Exercise description
Give back the data exactly, with no images.

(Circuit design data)
————————
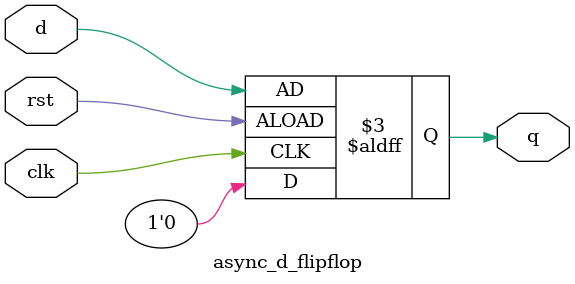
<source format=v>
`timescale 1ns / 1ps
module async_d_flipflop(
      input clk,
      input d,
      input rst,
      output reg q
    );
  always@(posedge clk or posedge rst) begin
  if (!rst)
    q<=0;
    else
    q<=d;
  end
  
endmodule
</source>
————————
Problem solution
<source format=v>
`timescale 1ns / 1ps
module async_d_flipflop(
      input clk,
      input d,
      input rst,
      output reg q
    );
  always@(posedge clk or posedge rst) begin
  if (!rst)
    q<=0;
    else
    q<=d;
  end
  
endmodule
</source>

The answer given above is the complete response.